Another major focus for the inspector general's office has been MMS regulations, which Kendall said are "heavily reliant on industry to document and accurately report on operations, production, and royalties."

Looking into MMS enforcement programs, she said the agency's enforcement office "takes action to encourage compliance rather than take a stronger deterrent approach." She noted, though, that enforcement had become tougher in the past year.

Still, "we question whether the civil penalty regulations [regarding operations and safety] are tied appropriately to the seriousness of the violation and the threat to human safety, property, and the environment," Kendall said. "Again, the regulations are sparse."
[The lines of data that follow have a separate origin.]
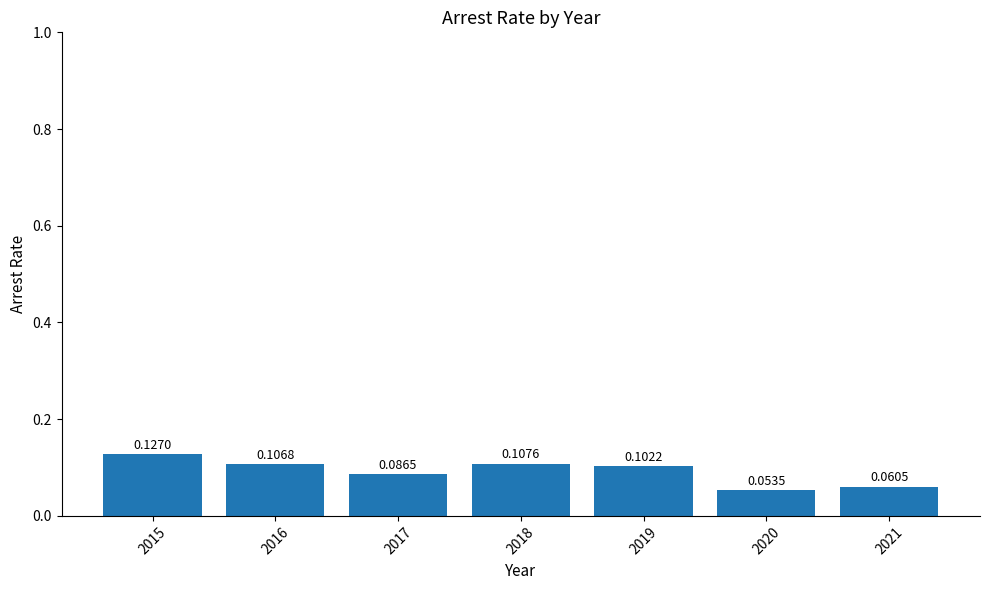

Rank the categories by value from highest to lowest.

2015, 2018, 2016, 2019, 2017, 2021, 2020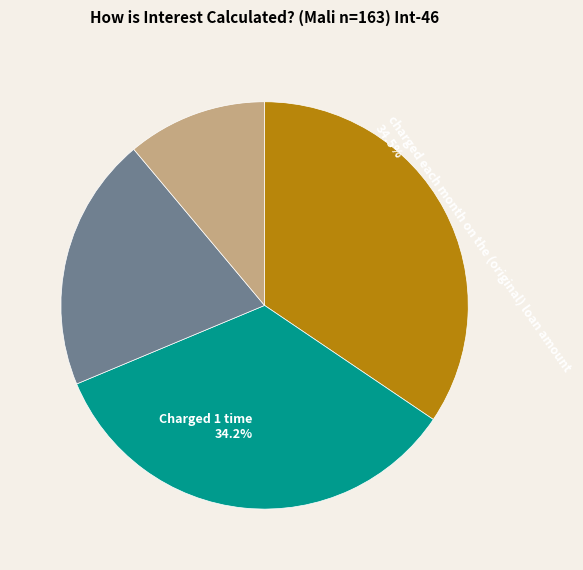

Does any single category account for the majority?

No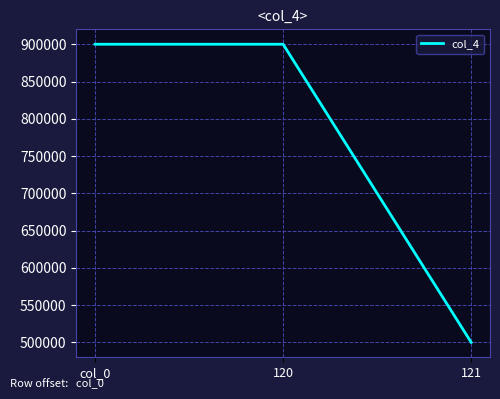

What is the difference between the maximum and minimum values?

400000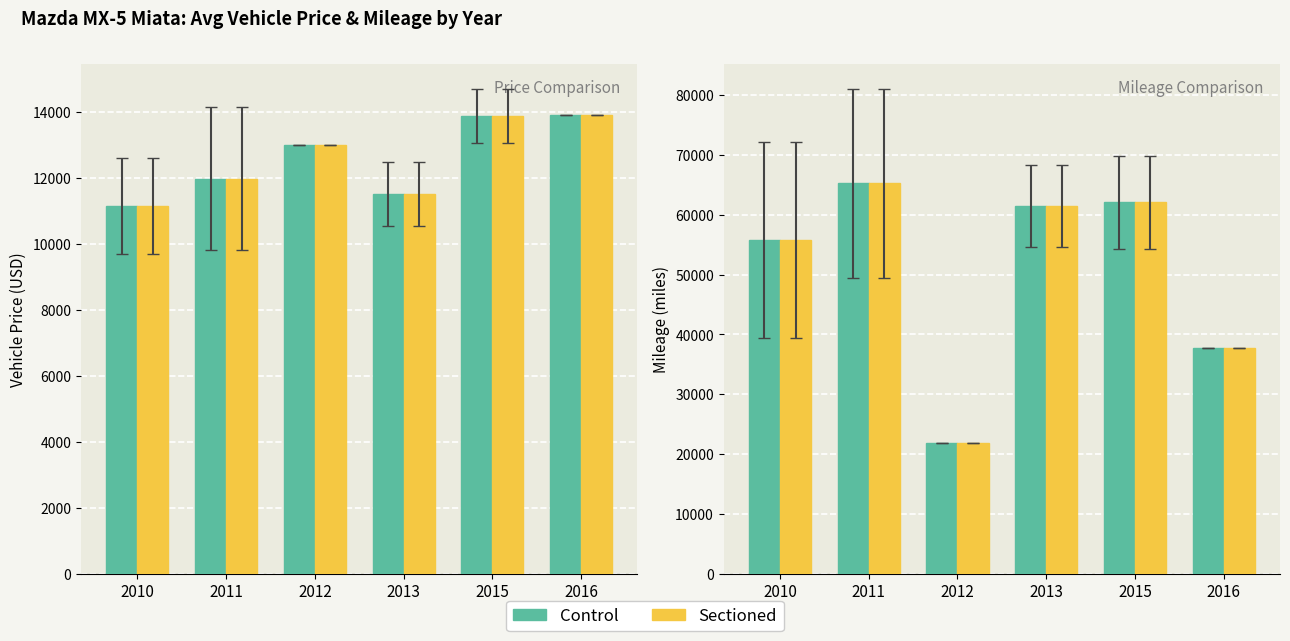

What is the difference between the maximum and second lowest values in the Sectioned series?

9477.9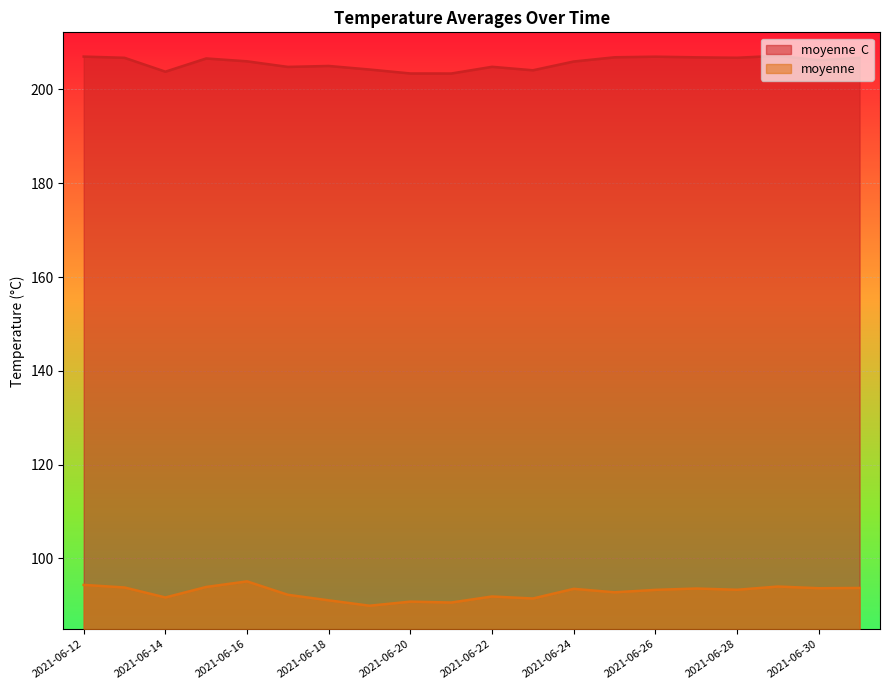

At which label does moyenne  C reach its peak?

2021-06-29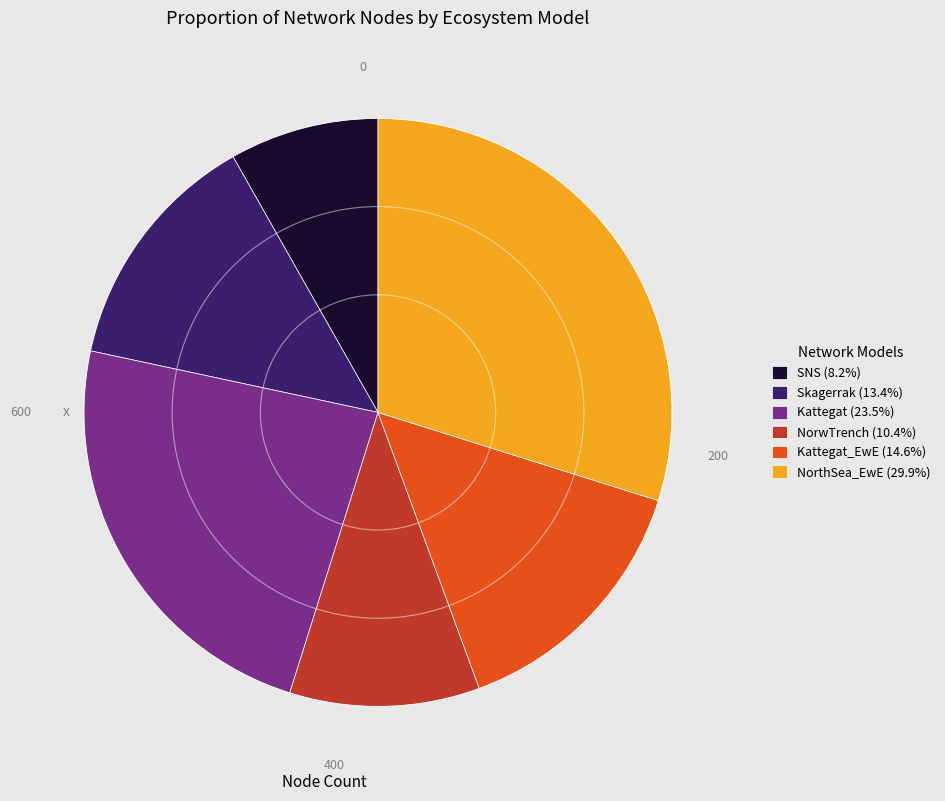

Does SNS (8.2%) account for over 50% of the chart?

No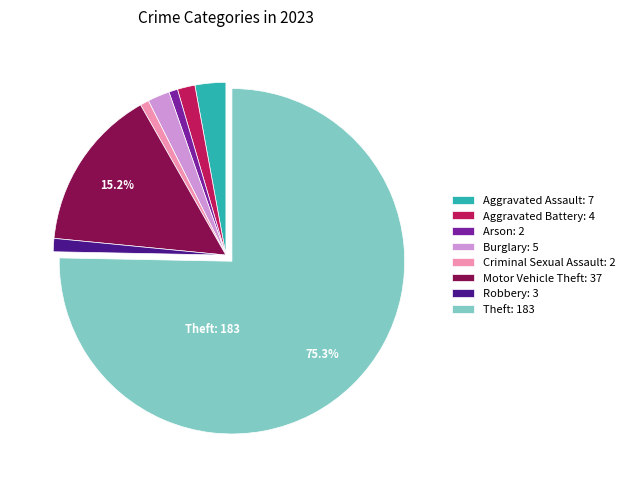

What is the ratio of the value at Aggravated Battery: 4 to the value at Aggravated Assault: 7?

0.6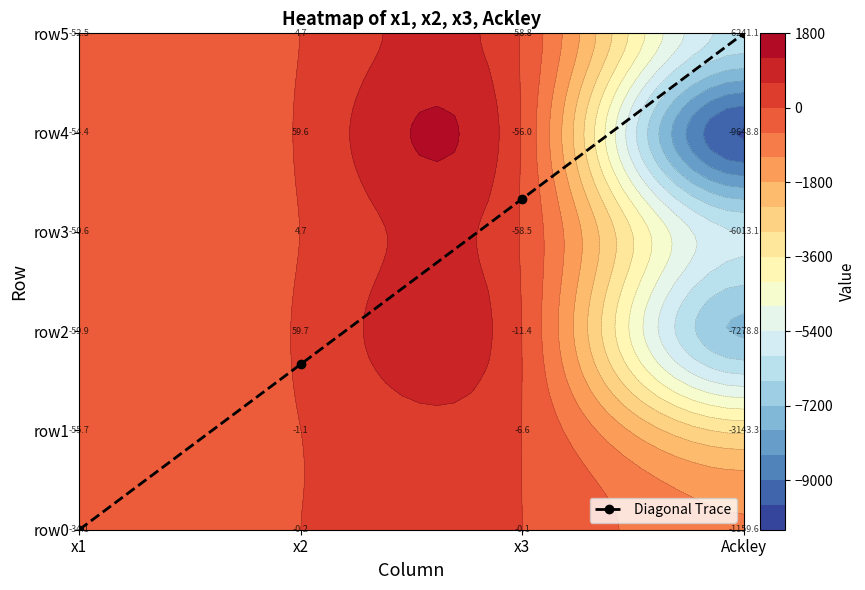

Is it true that Diagonal Trace equals 2.6 at x2?

False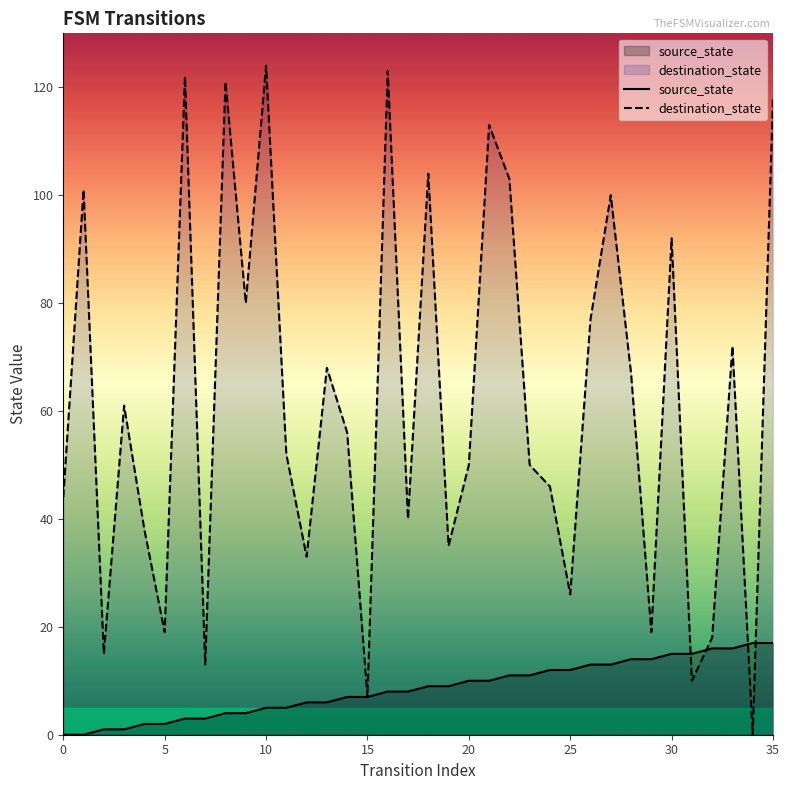

Where is the first local minimum for destination_state?

2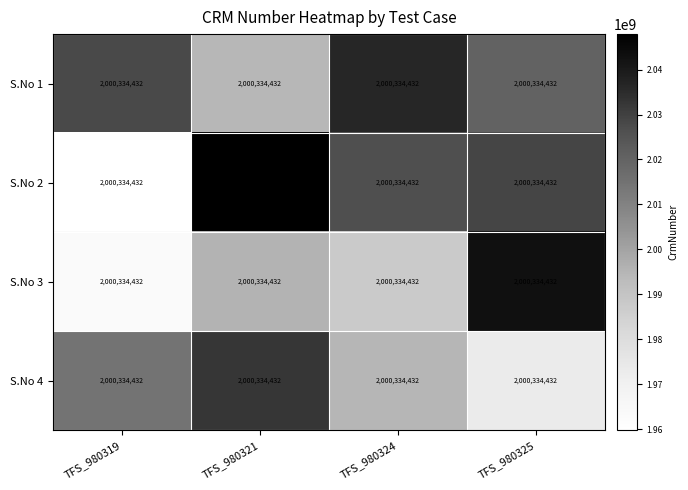

Count the number of categories in the chart.

4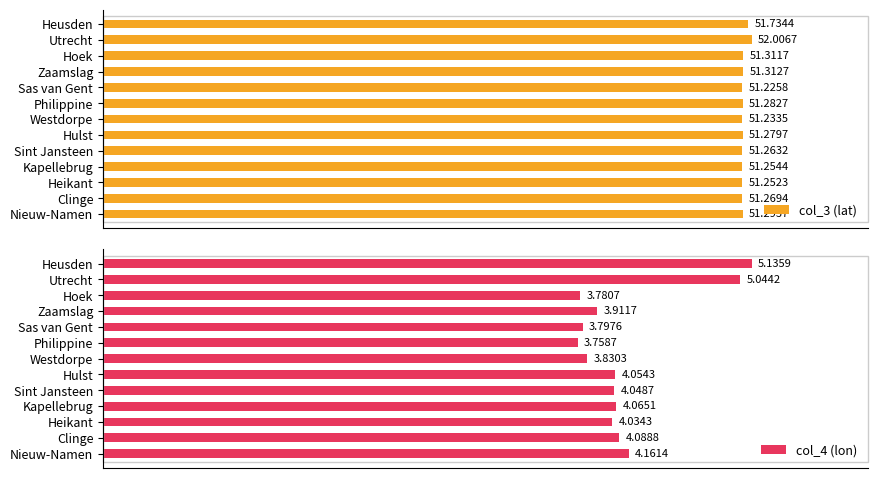

Rank the categories by col_3 (lat) value from highest to lowest.

Utrecht, Heusden, Zaamslag, Hoek, Nieuw-Namen, Philippine, Hulst, Clinge, Sint Jansteen, Kapellebrug, Heikant, Westdorpe, Sas van Gent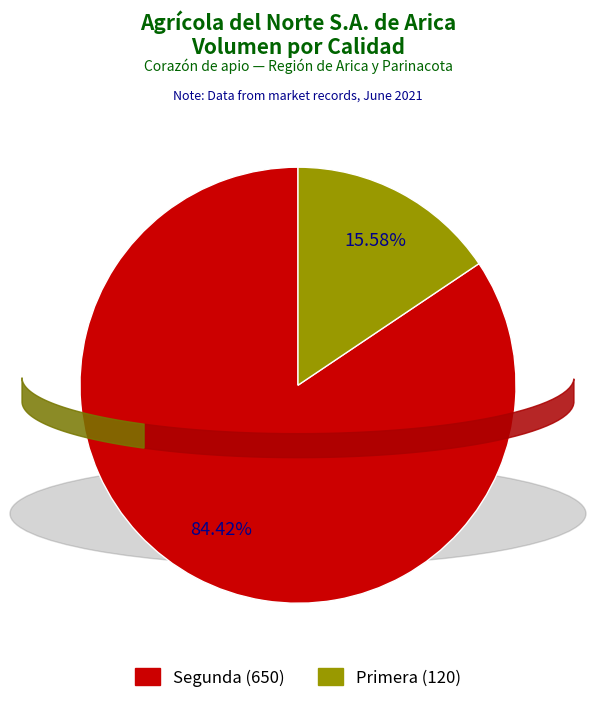

Is there a majority slice in this chart?

Yes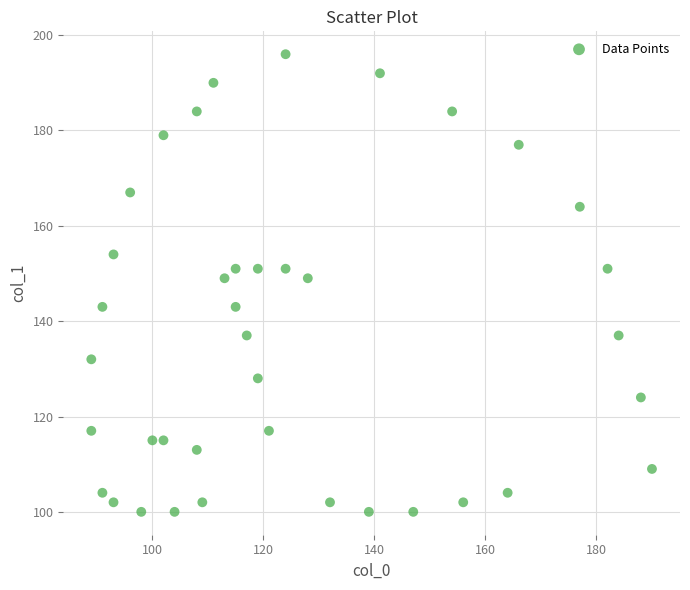

What is the range of X values (max minus min)?

101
Although the MMS seemed to be following proper procedure in developing its regulations, Kendall said, "the possibility for, and perception of, undue influence [by the oil industry] will likely remain" because the agency "relies heavily on the industry that it regulates in so many areas."

Kendall reserved a shot for the oil and gas industry, too. While the MMS could do much to improve its regulatory capabilities, and Interior Secretary Salazar has taken steps to deal with employees' past receipt of gifts, lunches, and other gratuities from industry representatives, "that conduct was, for the most part, enabled by industry," she said.

To remedy that, Kendall suggested to the committee, it might be time to clamp down on the oil and gas industry, not just the MMS.

"How do we address the conduct of industry representatives?" she asked. "Perhaps it is time to impose some ethics requirements on companies doing business with the government."